Should You Repay Debt First or Start Investing?

Balasahana Suresh
This is one of the most common personal finance dilemmas—and the honest answer is: it depends on the type of debt, the interest rate, and your financial stability. There is no single rule for everyone.

1. The Key Principle: Compare Interest Rates

A simple way to decide is:

 If debt interest is HIGH → repay first

 If debt interest is LOW → you can invest alongside

2. When You Should Prioritise Debt Repayment

Focus on clearing debt first if you have:

  • Credit card debt (often 24%–40% interest)
  • Personal loans with high interest
  • Informal or costly borrowing
Why?

  • Debt interest is guaranteed loss
  • It grows faster than most investments
  • Clearing it gives immediate financial relief
👉 In such cases, repaying debt is like earning a “risk-free return.”

3. When You Can Invest While Repaying Debt

You can balance both if you have:

  • Home loan (usually lower interest ~7%–9%)
  • Education loan or vehicle loan with moderate rates
  • Stable monthly income
In this case:

  • Continue minimum loan repayment
  • Start a small SIP or savings plan
  • Increase investment after debt reduces
4. Smart Strategy: The Hybrid Approach

Many financial experts recommend this:

Step 1: Build emergency fund

(3–6 months of expenses)

Step 2: Clear high-interest debt first

Step 3: Start investing early (even small amounts)

This ensures:

  • Financial safety
  • No debt stress
  • Long-term wealth creation
5. Why Investing Early Still Matters

Even while clearing debt:

  • Investments grow through compounding
  • Starting early builds long-term wealth
  • Small SIPs can become large over time
But avoid investing heavily if debt is uncontrolled.

6. Simple Rule to Remember

If your loan interest is higher than expected investment returns → repay debt first
If lower → you can invest and repay together

Conclusion

There is no “one-data-size-fits-all” answer.
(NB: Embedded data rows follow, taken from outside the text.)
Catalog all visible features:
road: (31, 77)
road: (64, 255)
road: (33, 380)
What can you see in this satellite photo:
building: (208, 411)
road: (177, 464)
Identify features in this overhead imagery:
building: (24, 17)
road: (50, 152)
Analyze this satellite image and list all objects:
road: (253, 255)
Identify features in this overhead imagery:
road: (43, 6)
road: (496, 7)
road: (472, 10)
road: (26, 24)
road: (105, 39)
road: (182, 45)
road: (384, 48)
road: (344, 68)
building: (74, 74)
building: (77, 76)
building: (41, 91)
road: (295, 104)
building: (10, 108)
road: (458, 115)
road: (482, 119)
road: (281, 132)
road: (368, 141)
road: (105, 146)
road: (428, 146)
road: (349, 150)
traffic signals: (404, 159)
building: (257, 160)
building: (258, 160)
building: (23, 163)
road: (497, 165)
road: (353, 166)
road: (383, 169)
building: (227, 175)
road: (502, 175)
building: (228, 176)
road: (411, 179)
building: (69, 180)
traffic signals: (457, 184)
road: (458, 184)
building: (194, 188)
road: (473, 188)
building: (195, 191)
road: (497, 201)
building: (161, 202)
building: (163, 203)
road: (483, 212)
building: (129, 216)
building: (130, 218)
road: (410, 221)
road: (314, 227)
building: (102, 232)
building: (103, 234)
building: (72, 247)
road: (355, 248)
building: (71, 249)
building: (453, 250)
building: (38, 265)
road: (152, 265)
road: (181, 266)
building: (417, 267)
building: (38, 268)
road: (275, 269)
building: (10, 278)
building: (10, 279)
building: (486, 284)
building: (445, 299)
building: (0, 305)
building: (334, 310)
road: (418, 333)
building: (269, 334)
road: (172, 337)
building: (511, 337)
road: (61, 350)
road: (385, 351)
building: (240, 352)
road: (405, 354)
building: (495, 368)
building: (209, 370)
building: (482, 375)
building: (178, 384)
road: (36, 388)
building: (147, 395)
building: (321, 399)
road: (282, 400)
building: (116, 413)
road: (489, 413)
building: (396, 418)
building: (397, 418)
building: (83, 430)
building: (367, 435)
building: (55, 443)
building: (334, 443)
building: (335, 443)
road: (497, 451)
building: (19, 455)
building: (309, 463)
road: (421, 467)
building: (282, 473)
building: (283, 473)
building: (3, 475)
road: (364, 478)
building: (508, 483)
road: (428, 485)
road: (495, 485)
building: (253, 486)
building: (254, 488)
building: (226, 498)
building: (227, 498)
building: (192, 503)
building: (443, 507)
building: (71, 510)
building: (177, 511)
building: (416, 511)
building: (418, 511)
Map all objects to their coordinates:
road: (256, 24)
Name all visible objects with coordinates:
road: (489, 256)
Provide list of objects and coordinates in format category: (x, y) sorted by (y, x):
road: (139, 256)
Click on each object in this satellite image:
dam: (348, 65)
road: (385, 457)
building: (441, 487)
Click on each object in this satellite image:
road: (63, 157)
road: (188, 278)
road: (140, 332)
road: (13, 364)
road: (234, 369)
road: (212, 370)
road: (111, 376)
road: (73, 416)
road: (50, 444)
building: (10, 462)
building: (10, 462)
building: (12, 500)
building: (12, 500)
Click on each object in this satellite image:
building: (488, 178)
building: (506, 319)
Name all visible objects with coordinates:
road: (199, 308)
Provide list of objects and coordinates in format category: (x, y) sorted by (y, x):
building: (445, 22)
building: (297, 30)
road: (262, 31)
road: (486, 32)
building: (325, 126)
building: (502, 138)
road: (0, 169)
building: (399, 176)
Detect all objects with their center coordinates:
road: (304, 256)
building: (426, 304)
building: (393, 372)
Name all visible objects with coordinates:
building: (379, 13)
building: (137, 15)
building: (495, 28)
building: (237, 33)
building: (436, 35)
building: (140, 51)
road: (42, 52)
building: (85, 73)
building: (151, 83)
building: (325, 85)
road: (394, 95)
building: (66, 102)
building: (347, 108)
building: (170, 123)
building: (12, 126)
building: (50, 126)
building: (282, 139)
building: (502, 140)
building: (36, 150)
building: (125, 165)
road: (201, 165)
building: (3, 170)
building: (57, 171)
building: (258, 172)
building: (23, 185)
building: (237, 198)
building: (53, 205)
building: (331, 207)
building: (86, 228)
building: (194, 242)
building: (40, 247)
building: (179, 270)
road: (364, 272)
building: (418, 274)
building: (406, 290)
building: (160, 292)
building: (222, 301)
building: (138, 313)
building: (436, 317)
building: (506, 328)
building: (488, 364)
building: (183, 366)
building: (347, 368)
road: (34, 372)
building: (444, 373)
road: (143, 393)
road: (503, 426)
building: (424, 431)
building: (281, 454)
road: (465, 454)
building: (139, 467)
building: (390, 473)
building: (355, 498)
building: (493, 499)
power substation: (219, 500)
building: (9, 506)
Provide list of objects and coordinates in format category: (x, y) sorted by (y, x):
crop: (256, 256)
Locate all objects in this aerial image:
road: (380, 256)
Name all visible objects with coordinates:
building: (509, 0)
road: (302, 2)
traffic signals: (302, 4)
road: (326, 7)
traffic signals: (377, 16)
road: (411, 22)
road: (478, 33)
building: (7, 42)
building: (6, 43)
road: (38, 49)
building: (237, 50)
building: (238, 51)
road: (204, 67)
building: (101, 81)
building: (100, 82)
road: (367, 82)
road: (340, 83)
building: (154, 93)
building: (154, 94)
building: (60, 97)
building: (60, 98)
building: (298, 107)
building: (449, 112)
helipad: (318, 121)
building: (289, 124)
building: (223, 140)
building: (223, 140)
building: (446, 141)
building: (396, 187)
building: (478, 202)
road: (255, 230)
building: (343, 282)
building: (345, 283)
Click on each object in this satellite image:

The best strategy is to prioritise high-interest debt repayment first, while gradually building investments for the future. Balance is the key to financial stability.

 

Disclaimer:

The views and opinions expressed in this article are those of the author and do not necessarily reflect the official policy or position of any agency, organization, employer, or company. All information provided is for general informational purposes only. While every effort has been made to ensure accuracy, we make no representations or warranties of any kind, express or implied, about the completeness, reliability, or suitability of the information contained herein. Readers are advised to verify facts and seek professional advice where necessary. Any reliance placed on such information is strictly at the reader’s own risk.